● TASK DESCRIPTION:
Return every line below exactly, without dropping any.

● MATERIAL SUPPLIED:
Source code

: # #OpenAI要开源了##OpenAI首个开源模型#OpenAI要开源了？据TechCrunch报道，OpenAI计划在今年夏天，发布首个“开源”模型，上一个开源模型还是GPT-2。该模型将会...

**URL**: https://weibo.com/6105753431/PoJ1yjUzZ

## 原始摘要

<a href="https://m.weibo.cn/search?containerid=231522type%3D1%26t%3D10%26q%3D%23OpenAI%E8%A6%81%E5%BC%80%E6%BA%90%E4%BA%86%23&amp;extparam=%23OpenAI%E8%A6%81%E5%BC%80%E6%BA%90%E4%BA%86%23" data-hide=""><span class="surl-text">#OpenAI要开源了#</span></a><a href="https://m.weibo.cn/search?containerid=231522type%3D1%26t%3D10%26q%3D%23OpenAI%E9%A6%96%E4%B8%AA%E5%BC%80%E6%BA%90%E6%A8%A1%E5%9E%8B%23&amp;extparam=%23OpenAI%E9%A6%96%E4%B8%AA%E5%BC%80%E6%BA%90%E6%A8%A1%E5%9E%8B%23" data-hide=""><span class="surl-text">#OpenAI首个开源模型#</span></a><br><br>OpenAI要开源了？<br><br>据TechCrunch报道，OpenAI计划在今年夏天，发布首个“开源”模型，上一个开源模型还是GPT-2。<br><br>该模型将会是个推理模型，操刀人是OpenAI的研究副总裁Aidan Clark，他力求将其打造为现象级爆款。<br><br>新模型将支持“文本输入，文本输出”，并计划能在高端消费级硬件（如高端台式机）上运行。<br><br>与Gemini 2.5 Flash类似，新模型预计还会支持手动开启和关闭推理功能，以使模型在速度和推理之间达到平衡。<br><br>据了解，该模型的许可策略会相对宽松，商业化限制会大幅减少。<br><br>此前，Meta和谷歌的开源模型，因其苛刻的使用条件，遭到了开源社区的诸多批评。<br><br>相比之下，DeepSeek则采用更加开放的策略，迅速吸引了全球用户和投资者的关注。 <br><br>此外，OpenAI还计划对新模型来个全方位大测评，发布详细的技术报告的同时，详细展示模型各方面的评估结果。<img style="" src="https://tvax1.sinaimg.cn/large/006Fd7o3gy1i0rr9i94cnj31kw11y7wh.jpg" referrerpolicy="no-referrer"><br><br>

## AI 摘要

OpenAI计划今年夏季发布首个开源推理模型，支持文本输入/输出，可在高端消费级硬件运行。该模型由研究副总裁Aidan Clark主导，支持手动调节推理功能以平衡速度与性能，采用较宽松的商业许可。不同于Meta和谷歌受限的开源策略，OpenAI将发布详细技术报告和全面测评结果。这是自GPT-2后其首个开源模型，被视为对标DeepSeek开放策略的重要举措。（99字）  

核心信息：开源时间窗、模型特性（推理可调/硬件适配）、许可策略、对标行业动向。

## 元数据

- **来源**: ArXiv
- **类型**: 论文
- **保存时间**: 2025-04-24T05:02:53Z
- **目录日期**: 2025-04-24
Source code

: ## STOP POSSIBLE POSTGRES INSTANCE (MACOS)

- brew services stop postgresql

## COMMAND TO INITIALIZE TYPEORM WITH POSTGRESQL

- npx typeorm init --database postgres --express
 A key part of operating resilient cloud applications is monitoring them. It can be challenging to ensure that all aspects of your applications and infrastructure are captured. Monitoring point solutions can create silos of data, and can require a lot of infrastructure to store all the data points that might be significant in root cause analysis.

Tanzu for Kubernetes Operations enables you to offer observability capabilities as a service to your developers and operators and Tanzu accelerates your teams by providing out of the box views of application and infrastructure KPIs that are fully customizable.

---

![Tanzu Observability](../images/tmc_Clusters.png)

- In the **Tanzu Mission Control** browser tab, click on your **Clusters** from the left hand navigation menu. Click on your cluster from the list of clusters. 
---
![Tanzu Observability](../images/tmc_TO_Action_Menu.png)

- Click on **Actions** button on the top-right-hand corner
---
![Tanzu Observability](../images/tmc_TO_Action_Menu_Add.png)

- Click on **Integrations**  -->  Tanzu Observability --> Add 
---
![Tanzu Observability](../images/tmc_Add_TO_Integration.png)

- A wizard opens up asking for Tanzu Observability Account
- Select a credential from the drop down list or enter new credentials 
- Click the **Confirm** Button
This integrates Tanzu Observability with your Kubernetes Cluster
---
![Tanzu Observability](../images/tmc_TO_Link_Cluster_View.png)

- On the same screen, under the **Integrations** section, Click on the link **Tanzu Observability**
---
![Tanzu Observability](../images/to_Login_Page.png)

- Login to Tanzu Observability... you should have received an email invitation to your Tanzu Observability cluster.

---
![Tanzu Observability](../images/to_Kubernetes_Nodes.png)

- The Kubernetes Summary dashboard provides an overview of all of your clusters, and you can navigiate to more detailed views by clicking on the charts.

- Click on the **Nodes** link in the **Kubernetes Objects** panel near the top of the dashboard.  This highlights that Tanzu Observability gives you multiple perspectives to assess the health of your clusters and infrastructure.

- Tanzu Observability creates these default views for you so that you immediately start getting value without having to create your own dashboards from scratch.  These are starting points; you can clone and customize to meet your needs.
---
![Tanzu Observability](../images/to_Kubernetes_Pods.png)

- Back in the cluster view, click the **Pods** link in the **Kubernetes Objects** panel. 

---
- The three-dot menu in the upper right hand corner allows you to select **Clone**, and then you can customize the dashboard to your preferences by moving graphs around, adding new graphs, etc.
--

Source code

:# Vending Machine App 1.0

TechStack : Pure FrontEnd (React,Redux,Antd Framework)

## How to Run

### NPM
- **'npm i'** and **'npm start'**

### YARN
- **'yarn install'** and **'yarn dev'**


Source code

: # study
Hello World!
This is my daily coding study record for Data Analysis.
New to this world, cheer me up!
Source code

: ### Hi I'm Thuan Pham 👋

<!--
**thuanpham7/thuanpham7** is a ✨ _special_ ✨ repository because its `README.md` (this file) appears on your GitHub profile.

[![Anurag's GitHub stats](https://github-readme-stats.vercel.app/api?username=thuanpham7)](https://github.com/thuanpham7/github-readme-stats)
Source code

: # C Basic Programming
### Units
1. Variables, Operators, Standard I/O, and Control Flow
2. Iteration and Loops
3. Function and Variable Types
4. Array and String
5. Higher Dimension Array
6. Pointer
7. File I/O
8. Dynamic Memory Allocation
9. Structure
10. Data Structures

● SOLUTION:
Source code

: # #OpenAI要开源了##OpenAI首个开源模型#OpenAI要开源了？据TechCrunch报道，OpenAI计划在今年夏天，发布首个“开源”模型，上一个开源模型还是GPT-2。该模型将会...

**URL**: https://weibo.com/6105753431/PoJ1yjUzZ

## 原始摘要

<a href="https://m.weibo.cn/search?containerid=231522type%3D1%26t%3D10%26q%3D%23OpenAI%E8%A6%81%E5%BC%80%E6%BA%90%E4%BA%86%23&amp;extparam=%23OpenAI%E8%A6%81%E5%BC%80%E6%BA%90%E4%BA%86%23" data-hide=""><span class="surl-text">#OpenAI要开源了#</span></a><a href="https://m.weibo.cn/search?containerid=231522type%3D1%26t%3D10%26q%3D%23OpenAI%E9%A6%96%E4%B8%AA%E5%BC%80%E6%BA%90%E6%A8%A1%E5%9E%8B%23&amp;extparam=%23OpenAI%E9%A6%96%E4%B8%AA%E5%BC%80%E6%BA%90%E6%A8%A1%E5%9E%8B%23" data-hide=""><span class="surl-text">#OpenAI首个开源模型#</span></a><br><br>OpenAI要开源了？<br><br>据TechCrunch报道，OpenAI计划在今年夏天，发布首个“开源”模型，上一个开源模型还是GPT-2。<br><br>该模型将会是个推理模型，操刀人是OpenAI的研究副总裁Aidan Clark，他力求将其打造为现象级爆款。<br><br>新模型将支持“文本输入，文本输出”，并计划能在高端消费级硬件（如高端台式机）上运行。<br><br>与Gemini 2.5 Flash类似，新模型预计还会支持手动开启和关闭推理功能，以使模型在速度和推理之间达到平衡。<br><br>据了解，该模型的许可策略会相对宽松，商业化限制会大幅减少。<br><br>此前，Meta和谷歌的开源模型，因其苛刻的使用条件，遭到了开源社区的诸多批评。<br><br>相比之下，DeepSeek则采用更加开放的策略，迅速吸引了全球用户和投资者的关注。 <br><br>此外，OpenAI还计划对新模型来个全方位大测评，发布详细的技术报告的同时，详细展示模型各方面的评估结果。<img style="" src="https://tvax1.sinaimg.cn/large/006Fd7o3gy1i0rr9i94cnj31kw11y7wh.jpg" referrerpolicy="no-referrer"><br><br>

## AI 摘要

OpenAI计划今年夏季发布首个开源推理模型，支持文本输入/输出，可在高端消费级硬件运行。该模型由研究副总裁Aidan Clark主导，支持手动调节推理功能以平衡速度与性能，采用较宽松的商业许可。不同于Meta和谷歌受限的开源策略，OpenAI将发布详细技术报告和全面测评结果。这是自GPT-2后其首个开源模型，被视为对标DeepSeek开放策略的重要举措。（99字）  

核心信息：开源时间窗、模型特性（推理可调/硬件适配）、许可策略、对标行业动向。

## 元数据

- **来源**: ArXiv
- **类型**: 论文
- **保存时间**: 2025-04-24T05:02:53Z
- **目录日期**: 2025-04-24
Source code

: ## STOP POSSIBLE POSTGRES INSTANCE (MACOS)

- brew services stop postgresql

## COMMAND TO INITIALIZE TYPEORM WITH POSTGRESQL

- npx typeorm init --database postgres --express
 A key part of operating resilient cloud applications is monitoring them. It can be challenging to ensure that all aspects of your applications and infrastructure are captured. Monitoring point solutions can create silos of data, and can require a lot of infrastructure to store all the data points that might be significant in root cause analysis.

Tanzu for Kubernetes Operations enables you to offer observability capabilities as a service to your developers and operators and Tanzu accelerates your teams by providing out of the box views of application and infrastructure KPIs that are fully customizable.

---

![Tanzu Observability](../images/tmc_Clusters.png)

- In the **Tanzu Mission Control** browser tab, click on your **Clusters** from the left hand navigation menu. Click on your cluster from the list of clusters. 
---
![Tanzu Observability](../images/tmc_TO_Action_Menu.png)

- Click on **Actions** button on the top-right-hand corner
---
![Tanzu Observability](../images/tmc_TO_Action_Menu_Add.png)

- Click on **Integrations**  -->  Tanzu Observability --> Add 
---
![Tanzu Observability](../images/tmc_Add_TO_Integration.png)

- A wizard opens up asking for Tanzu Observability Account
- Select a credential from the drop down list or enter new credentials 
- Click the **Confirm** Button
This integrates Tanzu Observability with your Kubernetes Cluster
---
![Tanzu Observability](../images/tmc_TO_Link_Cluster_View.png)

- On the same screen, under the **Integrations** section, Click on the link **Tanzu Observability**
---
![Tanzu Observability](../images/to_Login_Page.png)

- Login to Tanzu Observability... you should have received an email invitation to your Tanzu Observability cluster.

---
![Tanzu Observability](../images/to_Kubernetes_Nodes.png)

- The Kubernetes Summary dashboard provides an overview of all of your clusters, and you can navigiate to more detailed views by clicking on the charts.

- Click on the **Nodes** link in the **Kubernetes Objects** panel near the top of the dashboard.  This highlights that Tanzu Observability gives you multiple perspectives to assess the health of your clusters and infrastructure.

- Tanzu Observability creates these default views for you so that you immediately start getting value without having to create your own dashboards from scratch.  These are starting points; you can clone and customize to meet your needs.
---
![Tanzu Observability](../images/to_Kubernetes_Pods.png)

- Back in the cluster view, click the **Pods** link in the **Kubernetes Objects** panel. 

---
- The three-dot menu in the upper right hand corner allows you to select **Clone**, and then you can customize the dashboard to your preferences by moving graphs around, adding new graphs, etc.
--

Source code

:# Vending Machine App 1.0

TechStack : Pure FrontEnd (React,Redux,Antd Framework)

## How to Run

### NPM
- **'npm i'** and **'npm start'**

### YARN
- **'yarn install'** and **'yarn dev'**


Source code

: # study
Hello World!
This is my daily coding study record for Data Analysis.
New to this world, cheer me up!
Source code

: ### Hi I'm Thuan Pham 👋

<!--
**thuanpham7/thuanpham7** is a ✨ _special_ ✨ repository because its `README.md` (this file) appears on your GitHub profile.

[![Anurag's GitHub stats](https://github-readme-stats.vercel.app/api?username=thuanpham7)](https://github.com/thuanpham7/github-readme-stats)
Source code

: # C Basic Programming
### Units
1. Variables, Operators, Standard I/O, and Control Flow
2. Iteration and Loops
3. Function and Variable Types
4. Array and String
5. Higher Dimension Array
6. Pointer
7. File I/O
8. Dynamic Memory Allocation
9. Structure
10. Data Structures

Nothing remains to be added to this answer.